Weirdly, I started calling myself a project manager; the one who was doing everything besides the design or creative work. I totally dismissed the fact I was designing web pages in pure HTML and slicing through maps in Photoshop on the side.
My boyfriend sent his family to meet mine to ask for my hand in marriage, just before he ended his national service in December 2004. 3 years later in 2007, we became husband and wife. He was earning a handsome salary as a graphic designer for a hospitality brand. I was earning my shopping money as a customer service officer in a bank. All those times, we were still taking on side projects on top of our full-time jobs. In the same year we got married, I was hospitalised due to stress and exhaustion from work. My husband allowed me to quit my full-time job and continued taking on more design projects.

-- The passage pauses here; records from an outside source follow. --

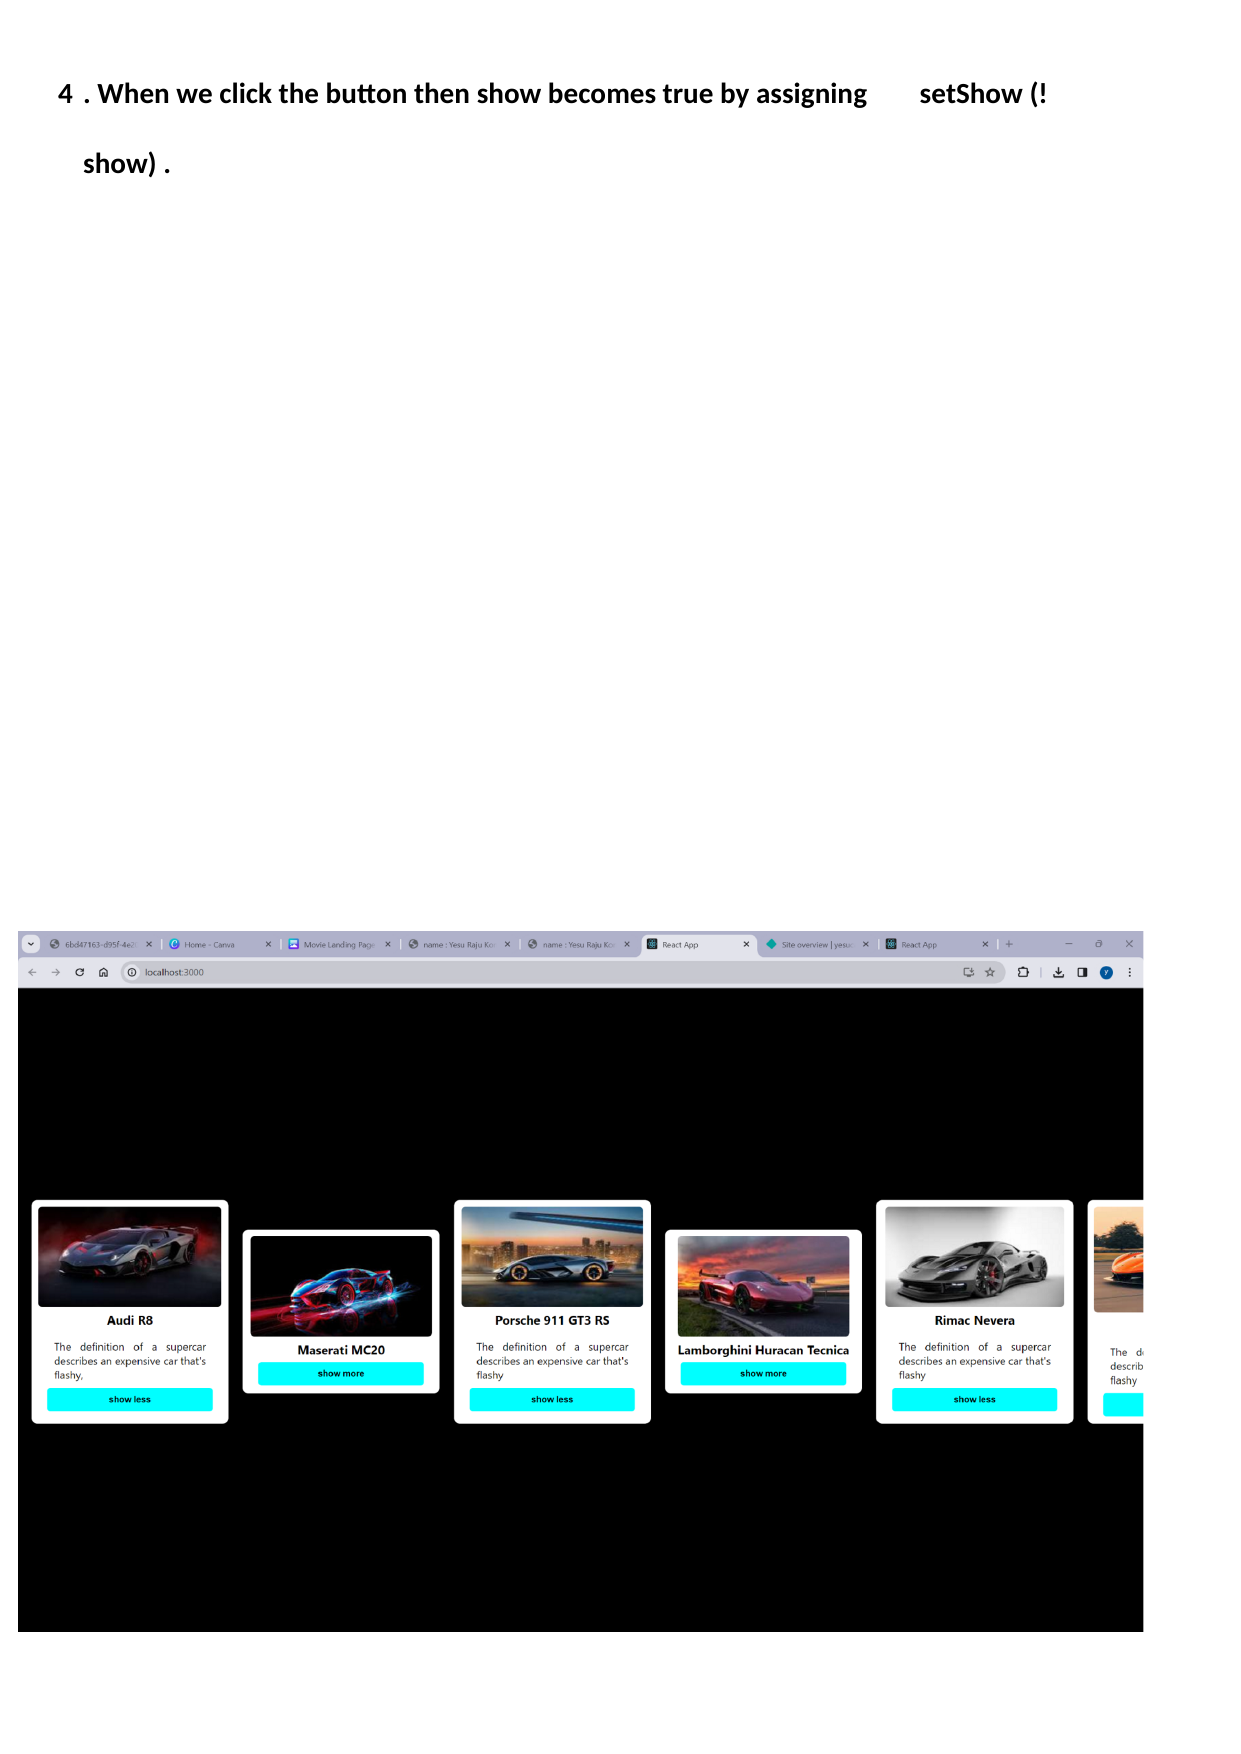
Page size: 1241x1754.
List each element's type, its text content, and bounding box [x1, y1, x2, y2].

picture [17, 931, 1144, 1632]
list . When we click the button then show becomes true by assigning setShow (!show) . [58, 76, 1100, 181]
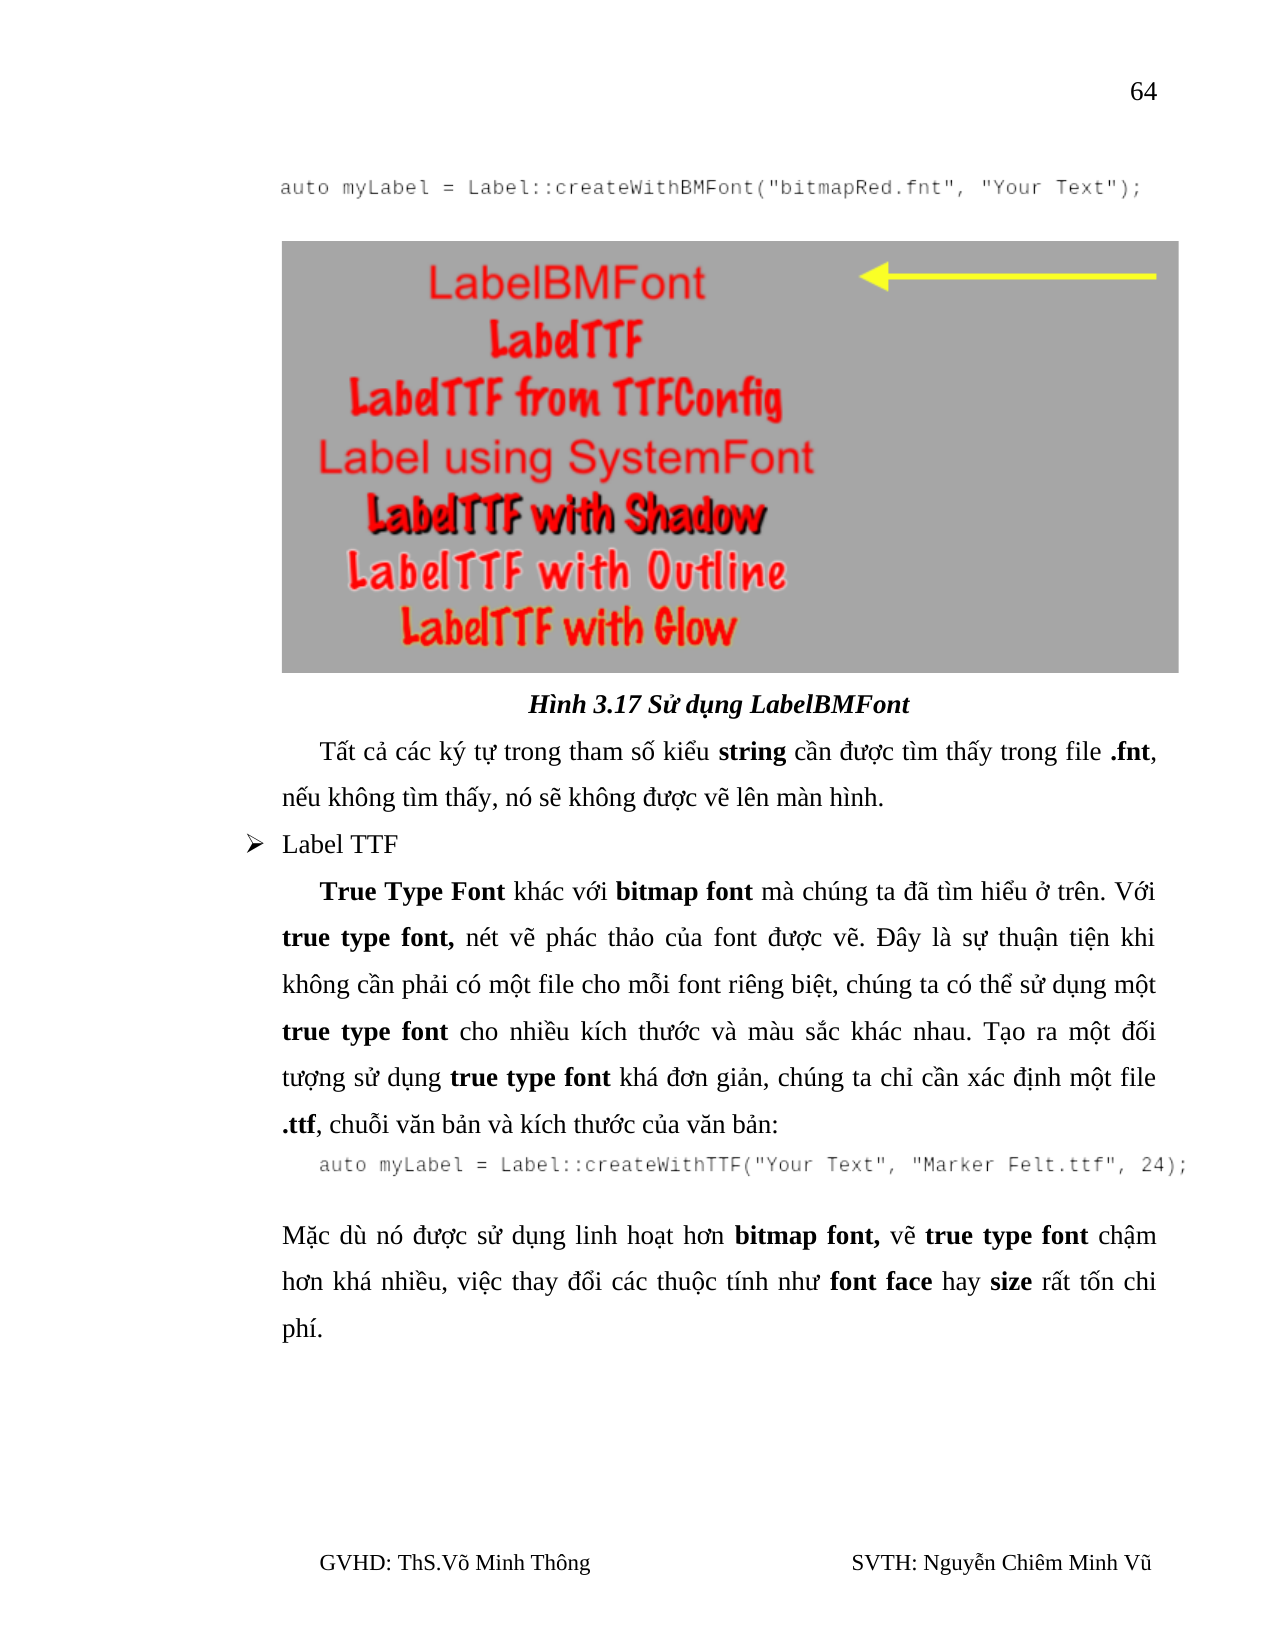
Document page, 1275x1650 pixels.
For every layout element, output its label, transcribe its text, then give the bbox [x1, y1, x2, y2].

text Hình 3.17 Sử dụng LabelBMFont [281, 688, 1157, 719]
text True Type Font khác với bitmap font mà chúng ta đã tìm hiểu ở trên. Với true type font, nét vẽ phác thảo của font được vẽ. Đây là sự thuận tiện khi không cần phải có một file cho mỗi font riêng biệt, chúng ta có thể sử dụng một true type font cho nhiều kích thước và màu sắc khác nhau. Tạo ra một đối tượng sử dụng true type font khá đơn giản, chúng ta chỉ cần xác định một file .ttf, chuỗi văn bản và kích thước của văn bản: [282, 875, 1157, 1139]
text Mặc dù nó được sử dụng linh hoạt hơn bitmap font, vẽ true type font chậm hơn khá nhiều, việc thay đổi các thuộc tính như font face hay size rất tốn chi phí. [282, 1155, 1157, 1343]
picture [281, 241, 1179, 673]
list Label TTF [244, 828, 1157, 859]
text Tất cả các ký tự trong tham số kiểu string cần được tìm thấy trong file .fnt, nếu không tìm thấy, nó sẽ không được vẽ lên màn hình. [282, 735, 1157, 812]
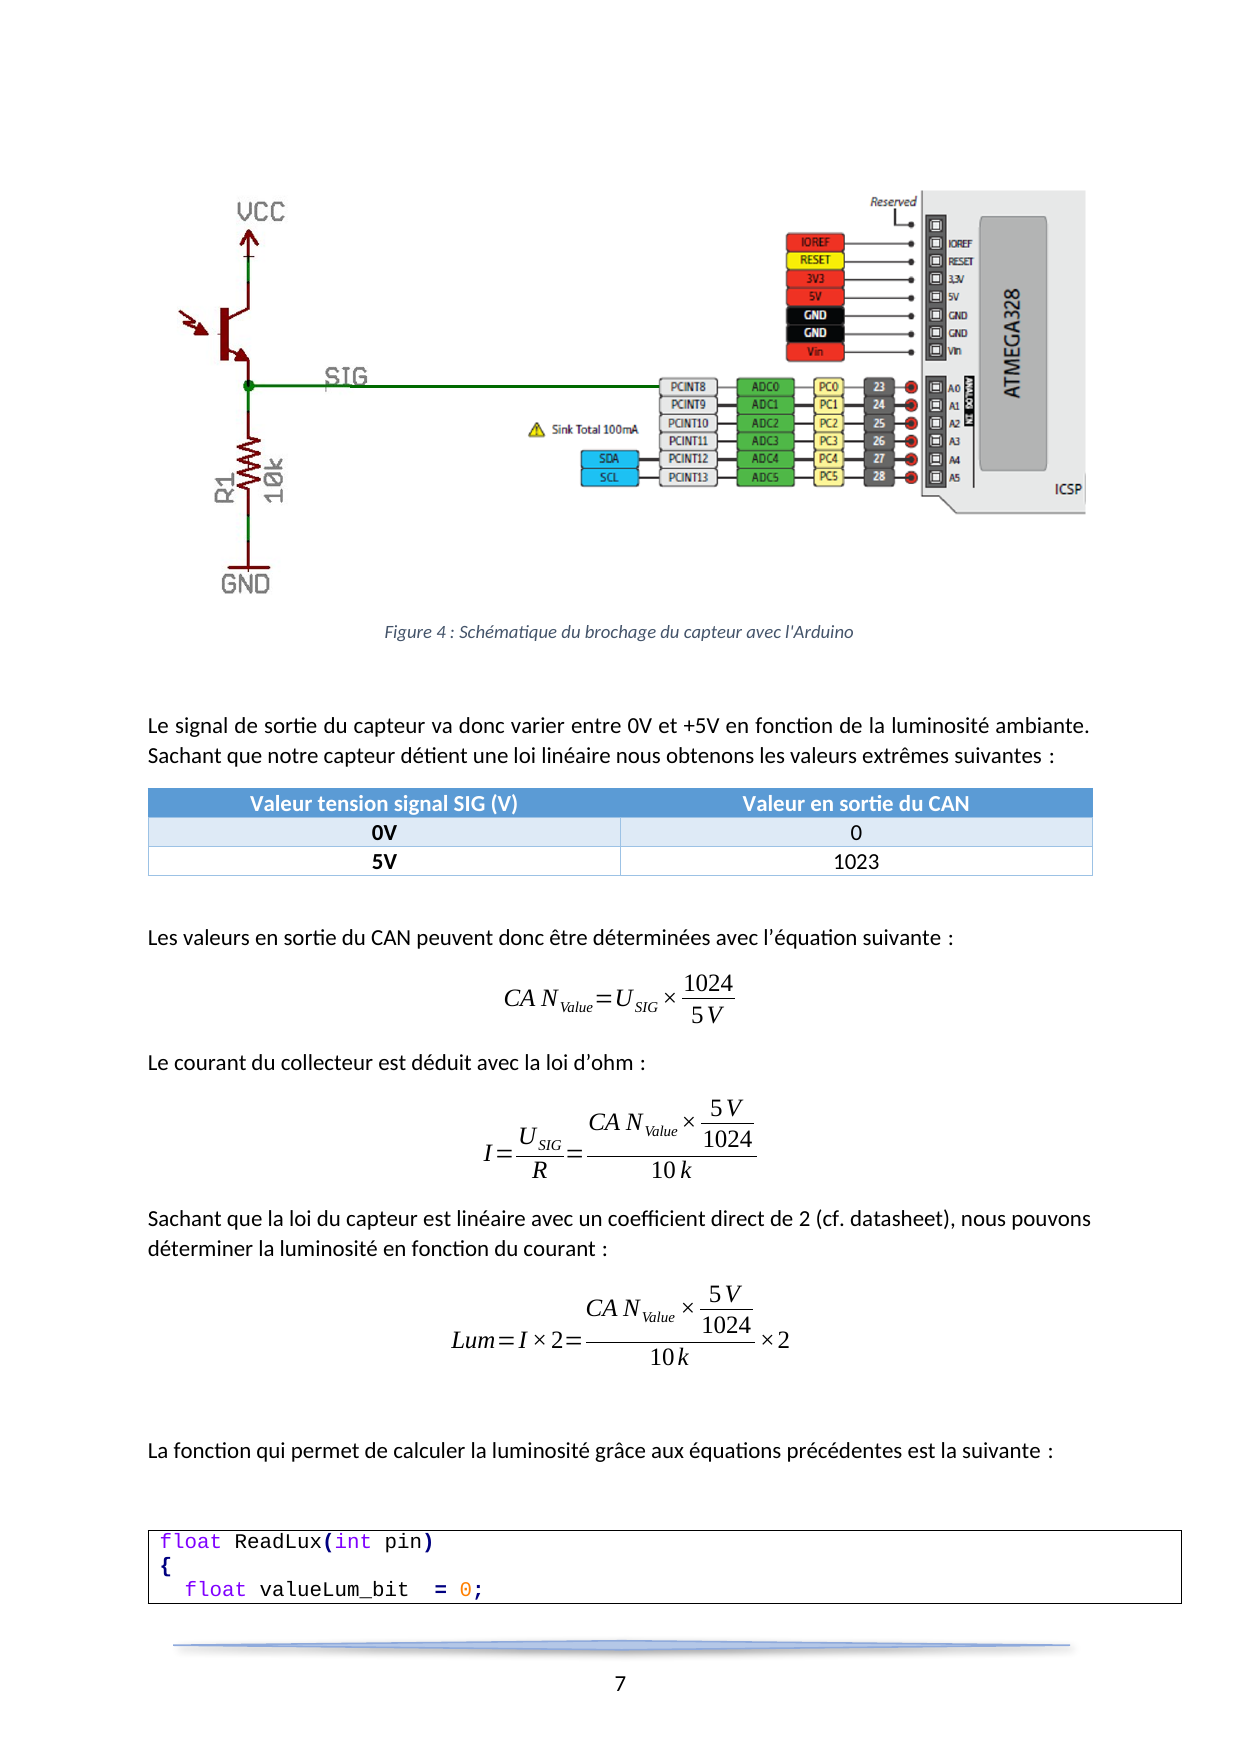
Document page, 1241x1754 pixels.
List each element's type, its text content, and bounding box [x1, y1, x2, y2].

text Les valeurs en sortie du CAN peuvent donc être déterminées avec l’équation suivante : [148, 923, 1093, 951]
table_cell 5V [149, 847, 620, 875]
text Le signal de sortie du capteur va donc varier entre 0V et +5V en fonction de la luminosité ambiante. Sachant que notre capteur détient une loi linéaire nous obtenons les valeurs extrêmes suivantes : [148, 711, 1093, 769]
table_header Valeur en sortie du CAN [621, 789, 1092, 817]
table_header Valeur tension signal SIG (V) [149, 789, 620, 817]
picture [147, 160, 1093, 602]
text Figure : Schématique du brochage du capteur avec l'Arduino [148, 620, 1093, 643]
table_cell 1023 [621, 847, 1092, 875]
table_cell 0V [149, 818, 620, 846]
table_header float ReadLux(int pin) { float valueLum_bit = 0; float valueLum_Volt = 0; float valueLum_Amp = 0; float valueLum_Lux = 0; valueLum_bit = analogRead(pin); valueLum_Volt = valueLum_bit * 5 / 1024; // U = bit*5V/1024 valueLum_Amp = (valueLum_Volt / 10000) * 1000000; //I=U/R=u/10k en microAmp valueLum_Lux = valueLum_Amp * 2; //loi linéaire return valueLum_Lux; } [172, 1531, 1181, 1602]
text Sachant que la loi du capteur est linéaire avec un coefficient direct de 2 (cf. datasheet), nous pouvons déterminer la luminosité en fonction du courant : [148, 1204, 1093, 1262]
text La fonction qui permet de calculer la luminosité grâce aux équations précédentes est la suivante : [148, 1437, 1093, 1465]
table_cell 0 [621, 818, 1092, 846]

In 2008, I found myself dabbling with WordPress. After continuing my blog on its dot com, I purchased our first domain name and installed WordPress for the website. We officially incorporated our business in 2009. Since then, I have followed through updates of WordPress and confidently built websites for paid clients. When WooCommerce came in 2011, I was creating mock eCommerce websites. I began selling our own designed products in 2013. In that same year, we clinched our biggest website project for a now-defunct fashion brand.
Yet, I was still not identifying myself as a designer. Only now with more than a decade of experience and upskilling, I realised who I am. I’ve always been a techie with a specialisation in design. I can help fix issues with your WordPress websites and make them beautiful. I can also help you create your business visual brand or give it a fresh design update.
I am Zee, a brand designer specialising in WordPress websites.